→ **Tasks to perform**:
1. Decide whether each statement below agrees with the excerpt on laser ablation mass spectrometry, answering yes or no and quoting the deciding words of that excerpt: (a) NIST 612 and 610 served for calibration; (b) the depth resolution is of the order of 10 to 300 µm per pulse; (c) at the University of São Paulo the technique was implemented for studying quartz and feldspar.
2. Extend the excerpt on laser ablation mass spectrometry, picking up right after its final sentence.

··· Excerpted text ···

Sandra Andrade*, Horstpeter Herberto Ulbrich, Celso de Barros Gomes, Lucelene Martins

Department of Mineralogy and Geotectonics, Institute of Geosciences, University of São Paulo, São Paulo, Brazil

Email: *

Copyright © 2014 by authors and Scientific Research Publishing Inc.

This work is licensed under the Creative Commons Attribution International License (CC BY).

Received 24 May 2014; revised 13 July 2014; accepted 28 July 2014


The laser ablation technique, coupled with the use of quadrupole ICPMS equipment, proved a powerful tool for determination of trace elements in minerals. At the University of São Paulo, the technique was implemented for the study of minerals such as olivines, pyroxenes and biotites. The main problem to be tackled is the availability of proper multi-element reference materials usually prepared synthetically as glasses with various compositions by NIST and fused rock glasses by the Max Planck Institute (MPI) and USGS (basalts, andesite, quartz diorite, komatiites). The best tested ones are the NIST glasses, with good homogeneity and reliable compositional data for over 40 elements. Results are here presented that test additional RM’s. NIST 612 and 610 were used for calibration purposes. The best results were obtained for rock glasses USGS basalts BHVO-2G, BIR- 1G and BCR-2G (better homogeneity and recommended values). Our contribution tests especially the MPI komatiites glasses GOR-128 and GOR-132G, basalts KL-2G and ML-3BG, andesite StHs-6/ 80G and quartz diorite T-1G, discussing homogeneity issues and providing new data. There is a need for additional preparation of reliable reference materials.

Keywords: Laser Ablation, Mass Spectrometry, Geological Reference Materials, Fused Rock Glasses

1. Introduction

Inductively coupled plasma mass spectrometry, hyphenated with laser ablation (LA-ICPMS), represents an important tool for the direct chemical analyses in solid phases. The main advantage is the possibility of determining the composition even in substances with a complex matrix, as usually present in geologic and environmental materials, semi-conductors, and others. The technique has the advantage of high sensitivity, a wide range of linear intensity responses, and requiring little surface preparation, without presenting major problems with contamination issues. The obtained results can be expressed as either elemental or isotopic proportions and the spatial resolution is of the order of 10 to 300 µm and depth resolution is about 60 nm per pulse [1] .

Mass spectrometers can isolate ions with a positive charge effectively by their mass/charge relations. Three types of equipments are available, each one with its own advantages and shortcomings, the quadrupole setting, the time-of-flight performance and the high-resolution sector arrangement.

··· Recorded data ···

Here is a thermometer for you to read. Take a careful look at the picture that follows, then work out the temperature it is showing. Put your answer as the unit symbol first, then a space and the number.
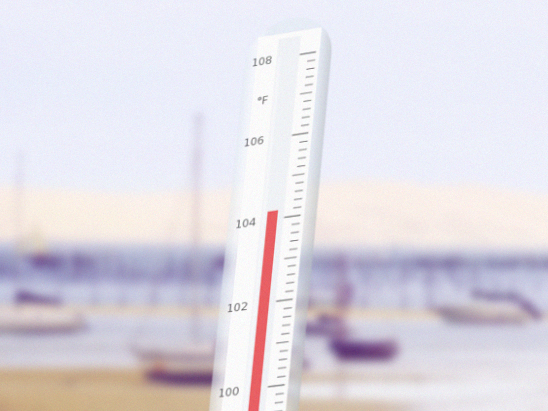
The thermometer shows °F 104.2
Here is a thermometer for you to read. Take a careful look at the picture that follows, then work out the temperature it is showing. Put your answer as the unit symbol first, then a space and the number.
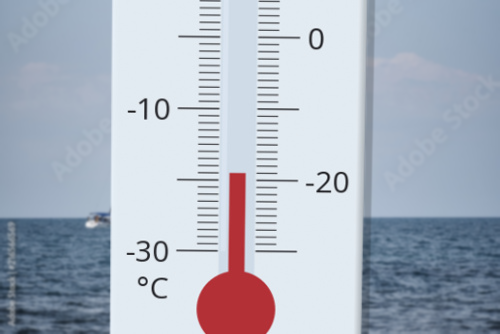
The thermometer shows °C -19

···

→ **Results**:
1.
(a) Yes: "NIST 612 and 610 were used for calibration purposes."
(b) No: "depth resolution is about 60 nm per pulse"
(c) No: "the technique was implemented for the study of minerals such as olivines, pyroxenes and biotites"

2.
The quadrupole mass spectrometer setting is the most cost-effective, and hence has become the preferred instrument in many laboratories. The equipment generates voltage intervals and radiofrequencies that can stabilize a definite ion within the quadrupole rods and guide it towards the detector window. Given a predefined setting, ions with a different mass-to-charge ratio will become unstable and be eliminated within the vacuum system. All the desired spectra of ionic masses can be quickly scanned within the quadrupole. Although this analyzer works in a sequential fashion, it can separate efficiently more than 5000 atomic mass units (amu) per second [2] .

Therefore, Q-ICPMS equipments associated with laser ablation can perform very fast multi-element determinations of over 40 elements, with sensitivities of the order of ng∙g−1 in any mineral phase, or of materials hidden within them, such as fluid inclusions, in a time-span that does not exceed 1 or 2 minutes of operation.

These techniques opened up new fields of research in igneous petrology, mineralogy and geochronology, determining the distribution of trace elements in several phases (both solid as well as liquid), and enabling also the calculation of the corresponding partition coefficients between mineral pairs, or mineral phases and melts [3] [4] .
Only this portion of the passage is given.